### Sağlanan metin

--*--

Dönelim ABD’li diplomatların Türkiye’ye gelip Kürt sorununu çözümü konusunda kimlerle görüştüklerine: Şerafettin Elçi, Esat Canan ve Orhan Miroğlu. Bunun saklısı gizlisi yok; bu üç isim KDP’lidir, Barzanicidir. Bunlar Taraf Gazetesi yazarıdır. Erbil toplantısına methiyeler düzmektedirler.
Bunların PKK ile hiçbir ilişkisi yoktur. O halde...
Kürt sorunun çözümü konusunda Türkiye’de iki önemli siyasal gelişme yaşanmaktadır. Birincisi Barzani-Cemaat-ABD-İsrail ittifakıdır. İkincisi Ertuğrul Özkök’ün PKK’yı dışlamayan Türkiyeli bir çözüm arayışıdır. Umarız DTP bunun farkındadır...”

--*--

### Verilen satırlar
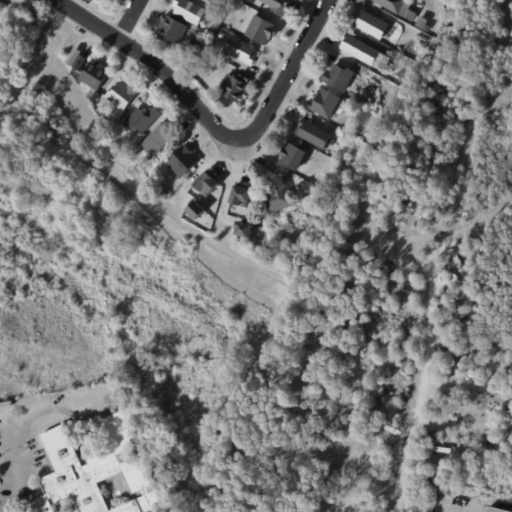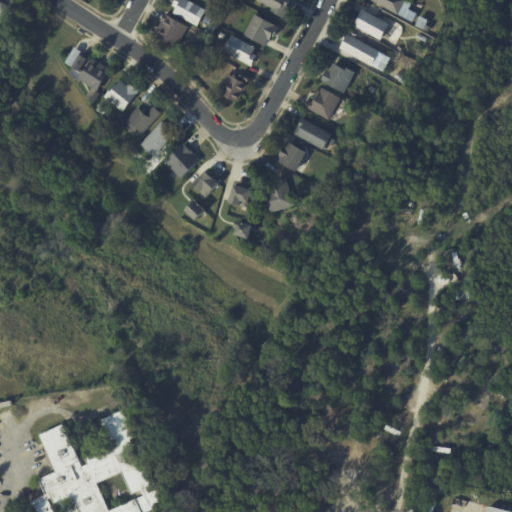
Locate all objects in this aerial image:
building: (105, 0)
building: (274, 4)
building: (278, 6)
building: (397, 6)
building: (397, 7)
building: (187, 10)
building: (189, 11)
building: (4, 15)
road: (131, 16)
building: (6, 23)
building: (370, 24)
building: (372, 24)
building: (422, 25)
building: (211, 29)
building: (259, 29)
building: (170, 30)
building: (172, 30)
building: (262, 30)
building: (222, 36)
building: (423, 39)
building: (193, 44)
building: (239, 49)
building: (241, 50)
building: (363, 52)
building: (365, 52)
building: (75, 59)
road: (160, 62)
building: (80, 63)
building: (202, 71)
road: (287, 72)
building: (95, 74)
building: (337, 76)
building: (339, 77)
building: (400, 78)
building: (233, 86)
building: (235, 86)
building: (371, 89)
building: (120, 94)
building: (122, 95)
building: (322, 103)
building: (324, 103)
building: (100, 109)
building: (140, 119)
building: (142, 120)
building: (311, 133)
building: (313, 134)
building: (156, 138)
building: (158, 138)
building: (290, 156)
building: (293, 156)
building: (181, 160)
building: (183, 160)
building: (145, 171)
building: (205, 183)
building: (207, 184)
building: (165, 193)
building: (239, 195)
building: (277, 195)
building: (242, 196)
building: (280, 197)
building: (194, 209)
building: (196, 210)
building: (241, 229)
building: (244, 230)
road: (404, 450)
road: (22, 464)
building: (97, 472)
building: (97, 474)
building: (495, 509)
building: (498, 509)
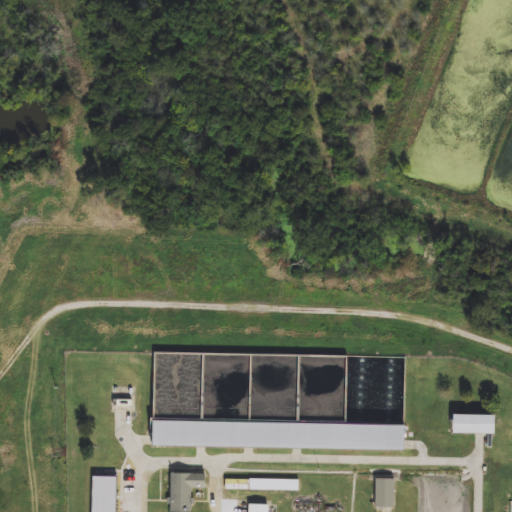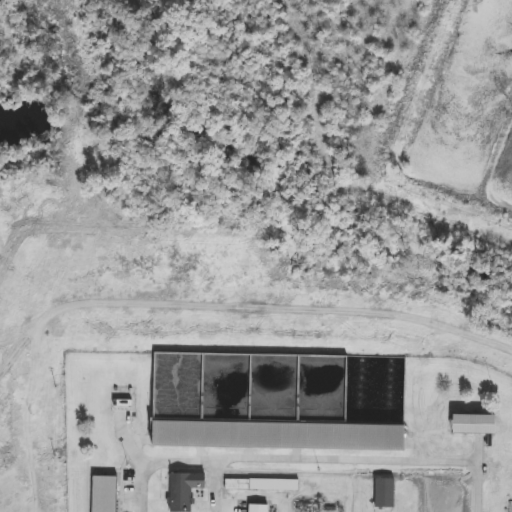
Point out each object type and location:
building: (254, 390)
wastewater plant: (283, 433)
road: (307, 464)
building: (275, 486)
building: (186, 491)
building: (386, 494)
building: (108, 500)
building: (259, 508)
building: (444, 508)
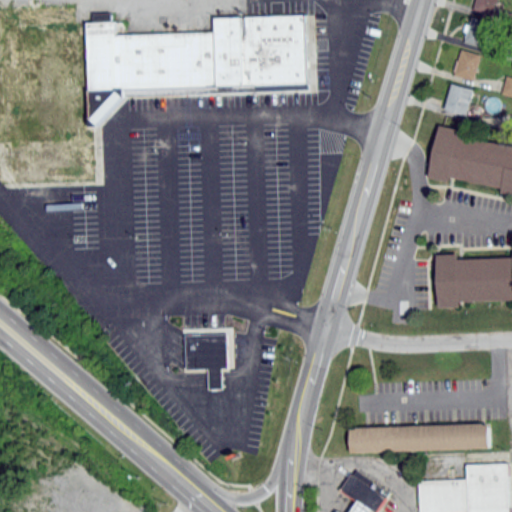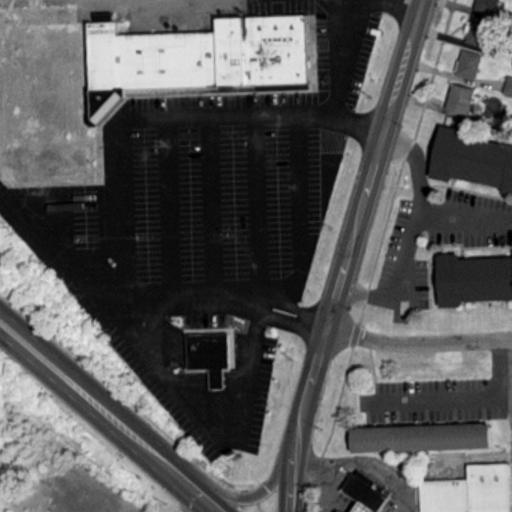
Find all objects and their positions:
road: (397, 3)
building: (198, 56)
road: (340, 58)
road: (248, 114)
road: (210, 206)
road: (168, 207)
road: (256, 209)
road: (119, 213)
road: (298, 218)
road: (463, 218)
parking lot: (205, 227)
road: (411, 232)
road: (345, 254)
road: (107, 298)
road: (293, 308)
road: (288, 321)
road: (417, 340)
road: (143, 341)
building: (208, 355)
road: (207, 377)
road: (453, 396)
parking lot: (447, 400)
road: (106, 409)
road: (242, 418)
road: (364, 464)
road: (252, 494)
road: (193, 502)
road: (216, 506)
road: (219, 506)
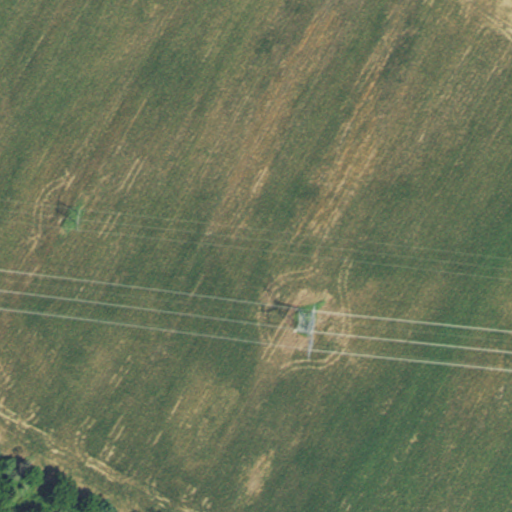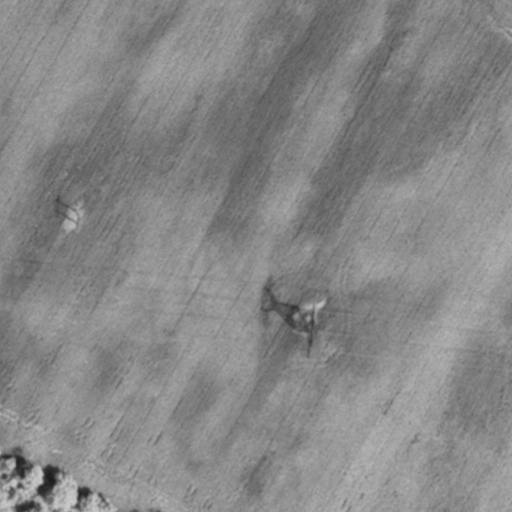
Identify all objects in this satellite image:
power tower: (68, 219)
power tower: (333, 311)
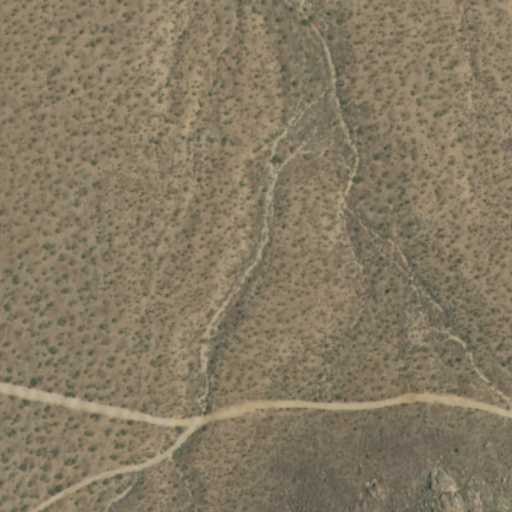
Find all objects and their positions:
road: (256, 406)
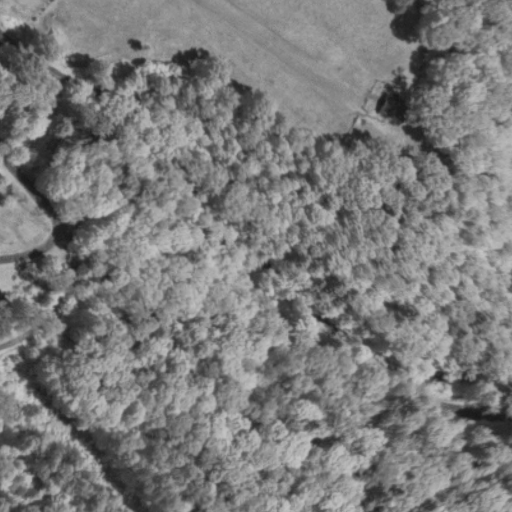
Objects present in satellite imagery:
building: (393, 106)
road: (246, 228)
road: (75, 250)
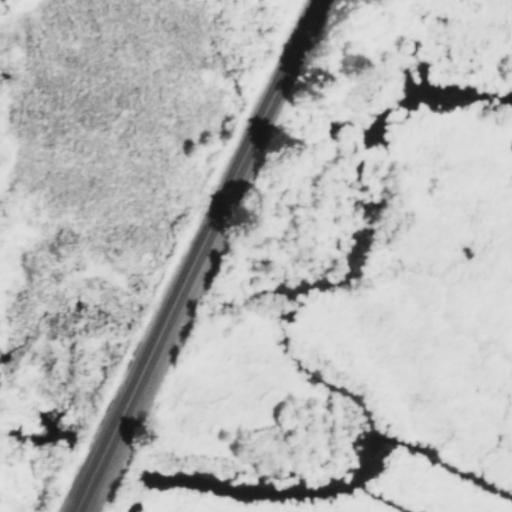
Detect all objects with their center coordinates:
road: (196, 256)
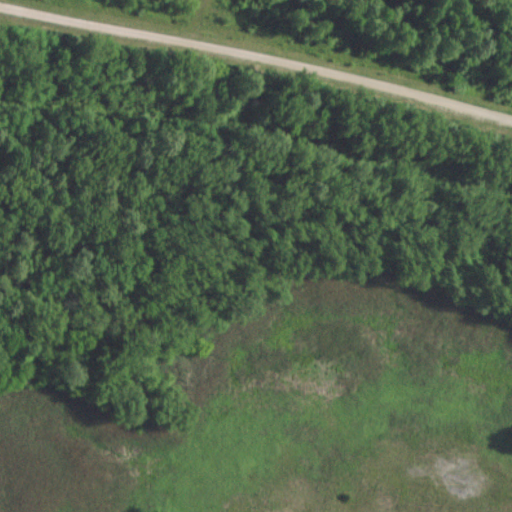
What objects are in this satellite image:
road: (257, 56)
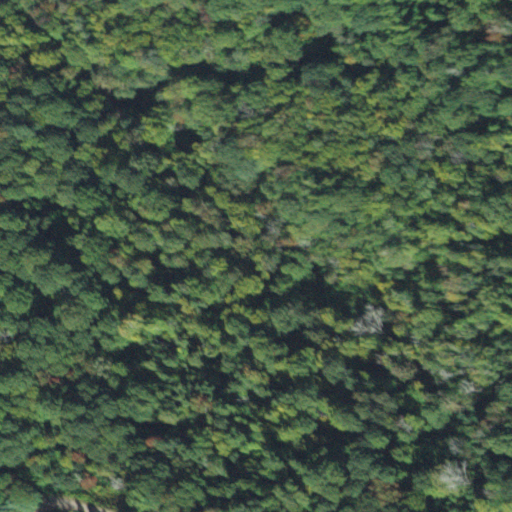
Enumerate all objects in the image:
road: (65, 503)
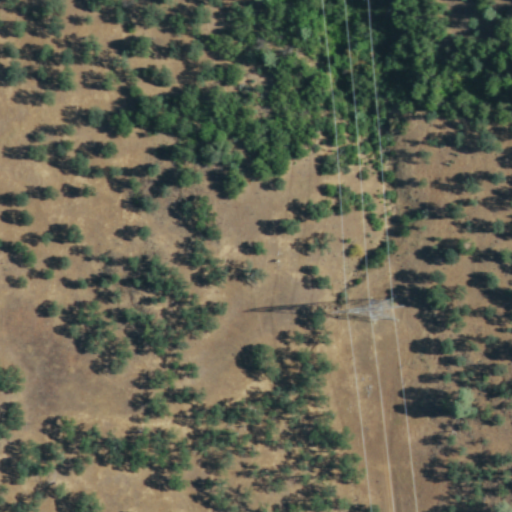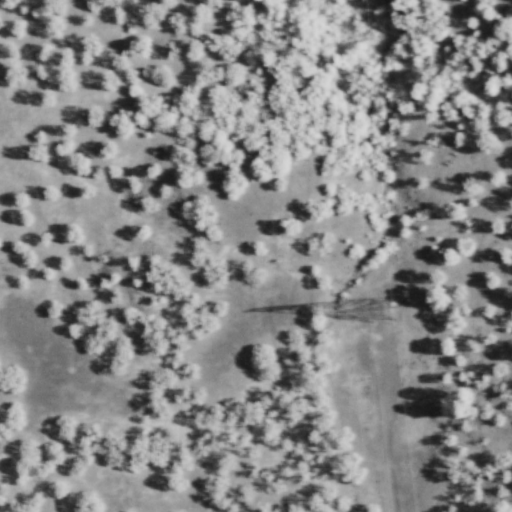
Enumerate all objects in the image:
power tower: (380, 327)
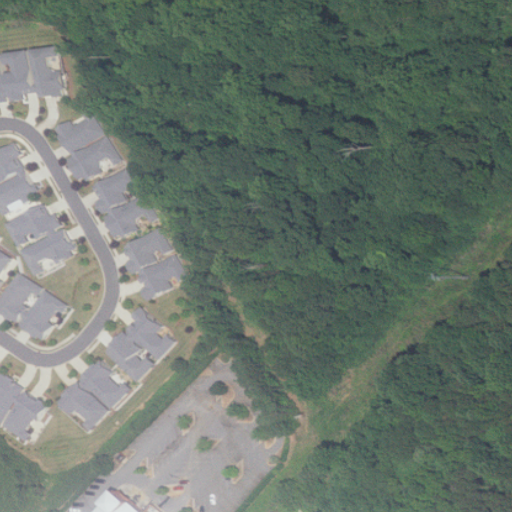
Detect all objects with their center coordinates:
building: (35, 73)
building: (34, 74)
building: (87, 131)
building: (87, 131)
building: (96, 158)
building: (97, 158)
building: (14, 178)
building: (14, 179)
building: (117, 188)
building: (117, 189)
building: (130, 215)
building: (130, 216)
building: (39, 237)
building: (40, 237)
building: (3, 258)
road: (101, 258)
building: (153, 262)
building: (153, 263)
building: (28, 304)
building: (28, 305)
building: (136, 344)
building: (137, 345)
building: (8, 393)
building: (92, 393)
building: (8, 394)
building: (92, 394)
road: (255, 398)
building: (24, 413)
building: (24, 414)
road: (149, 438)
road: (199, 438)
road: (221, 460)
road: (250, 474)
road: (152, 487)
building: (125, 503)
building: (123, 504)
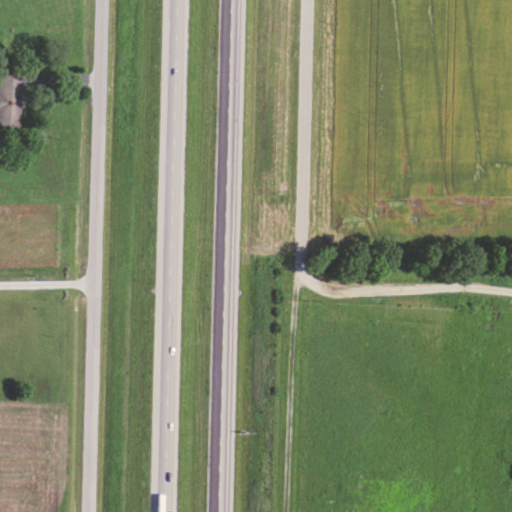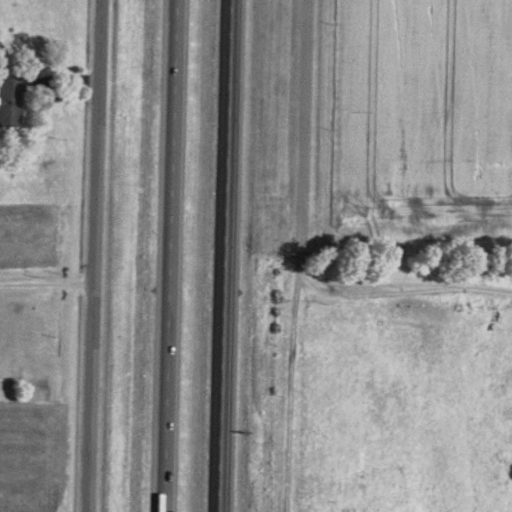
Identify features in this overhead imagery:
building: (9, 86)
road: (304, 135)
road: (225, 255)
road: (97, 256)
road: (173, 256)
road: (48, 287)
road: (400, 292)
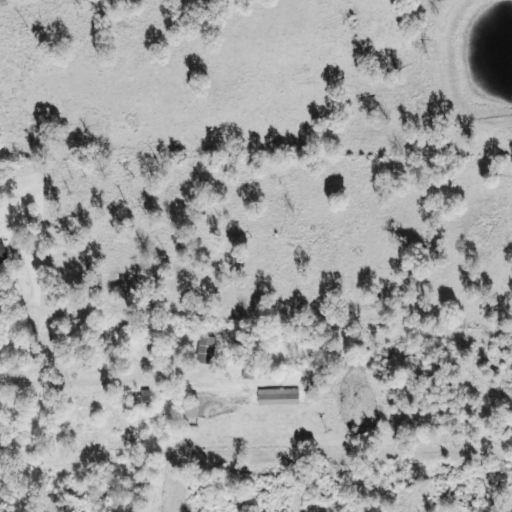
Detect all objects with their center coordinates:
building: (205, 351)
building: (248, 374)
road: (144, 382)
building: (278, 398)
building: (189, 412)
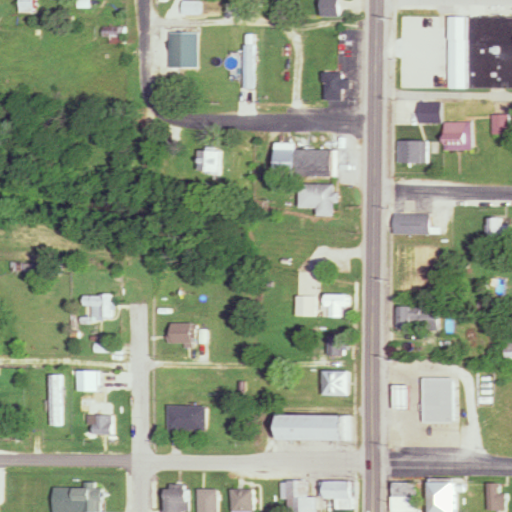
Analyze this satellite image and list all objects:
building: (28, 6)
building: (191, 7)
building: (332, 8)
building: (113, 32)
building: (473, 45)
building: (184, 50)
building: (416, 51)
road: (144, 54)
building: (429, 81)
building: (338, 85)
road: (445, 95)
building: (431, 112)
road: (265, 119)
building: (504, 123)
building: (462, 135)
building: (416, 151)
building: (210, 161)
building: (309, 162)
road: (445, 193)
building: (322, 198)
building: (417, 224)
building: (500, 230)
road: (377, 232)
building: (102, 305)
building: (338, 305)
building: (307, 306)
building: (421, 317)
building: (182, 334)
building: (340, 345)
building: (90, 380)
building: (338, 383)
gas station: (405, 395)
building: (405, 395)
building: (406, 396)
building: (441, 399)
building: (442, 399)
building: (57, 400)
road: (141, 408)
building: (189, 418)
building: (102, 424)
building: (315, 428)
road: (186, 461)
road: (442, 465)
road: (373, 488)
building: (338, 489)
building: (340, 493)
building: (407, 496)
building: (444, 496)
building: (300, 497)
building: (498, 497)
building: (89, 499)
building: (178, 500)
building: (209, 500)
building: (244, 500)
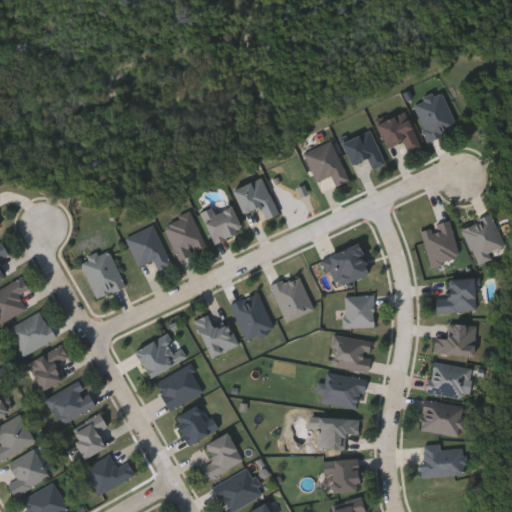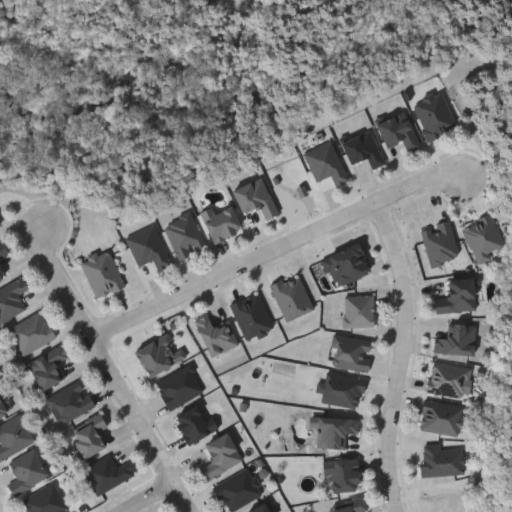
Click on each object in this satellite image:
building: (436, 115)
building: (436, 118)
building: (400, 130)
building: (400, 133)
building: (365, 148)
building: (365, 151)
building: (328, 166)
building: (328, 169)
building: (256, 196)
building: (256, 200)
building: (222, 221)
building: (222, 224)
building: (186, 235)
building: (485, 237)
building: (185, 238)
building: (485, 240)
building: (441, 242)
building: (441, 246)
building: (149, 247)
road: (278, 248)
building: (149, 250)
building: (3, 257)
building: (2, 259)
building: (103, 272)
building: (103, 276)
building: (459, 295)
building: (294, 297)
building: (12, 299)
building: (459, 299)
building: (293, 300)
building: (12, 302)
building: (360, 309)
building: (360, 313)
building: (253, 315)
building: (253, 318)
building: (33, 332)
building: (217, 334)
building: (33, 335)
building: (217, 338)
building: (458, 340)
building: (458, 343)
building: (353, 352)
building: (160, 353)
road: (410, 353)
building: (353, 356)
building: (161, 357)
building: (48, 366)
road: (109, 368)
building: (48, 370)
building: (450, 378)
building: (450, 382)
building: (180, 386)
building: (180, 389)
building: (343, 389)
building: (343, 393)
building: (72, 401)
building: (72, 404)
building: (3, 407)
building: (3, 411)
building: (443, 419)
building: (443, 422)
building: (196, 423)
building: (196, 427)
building: (337, 430)
building: (337, 434)
building: (92, 435)
building: (14, 436)
building: (92, 438)
building: (14, 439)
building: (222, 455)
building: (222, 459)
building: (444, 459)
building: (444, 463)
building: (28, 472)
building: (108, 473)
building: (344, 474)
building: (28, 476)
building: (108, 476)
building: (344, 477)
building: (239, 489)
building: (239, 492)
road: (148, 498)
building: (46, 501)
building: (45, 502)
building: (349, 505)
building: (350, 507)
building: (262, 509)
building: (264, 510)
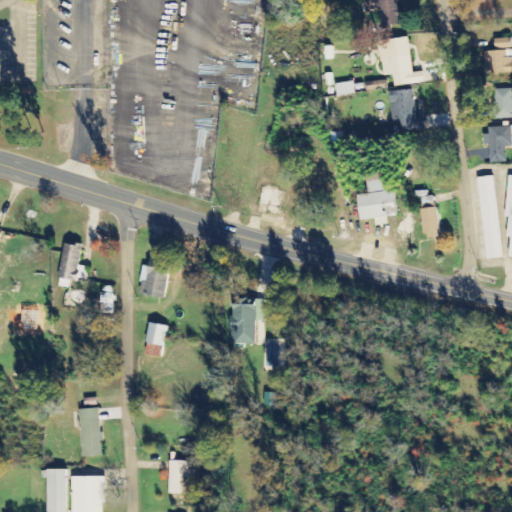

--*--

### Yazılı görev 1
Sağlanan metne göre şu soruları yanıtla:
(a) ABD'li diplomatlar Kürt sorununun çözümü konusunda hangi üç isimle görüşmüştür?
(b) Bu üç isim hangi gazetenin yazarıdır?
(c) Türkiye'deki ikinci önemli siyasal gelişme nedir?
### Yazılı görev 2
Sağlanan metnin "Dönelim ABD’li diplomatların" ile başlayıp "toplantısına methiyeler düzmektedirler." sözlerine kadar süren bölümünü, "methiyeler" yerine "övgüler" koyarak düzenle ve yeniden yaz.

### Nihai cevap 1
(a) Şerafettin Elçi, Esat Canan ve Orhan Miroğlu.
(b) Taraf Gazetesi.
(c) Ertuğrul Özkök'ün PKK'yı dışlamayan Türkiyeli bir çözüm arayışı.

### Nihai cevap 2
Dönelim ABD’li diplomatların Türkiye’ye gelip Kürt sorununu çözümü konusunda kimlerle görüştüklerine: Şerafettin Elçi, Esat Canan ve Orhan Miroğlu. Bunun saklısı gizlisi yok; bu üç isim KDP’lidir, Barzanicidir. Bunlar Taraf Gazetesi yazarıdır. Erbil toplantısına övgüler düzmektedirler.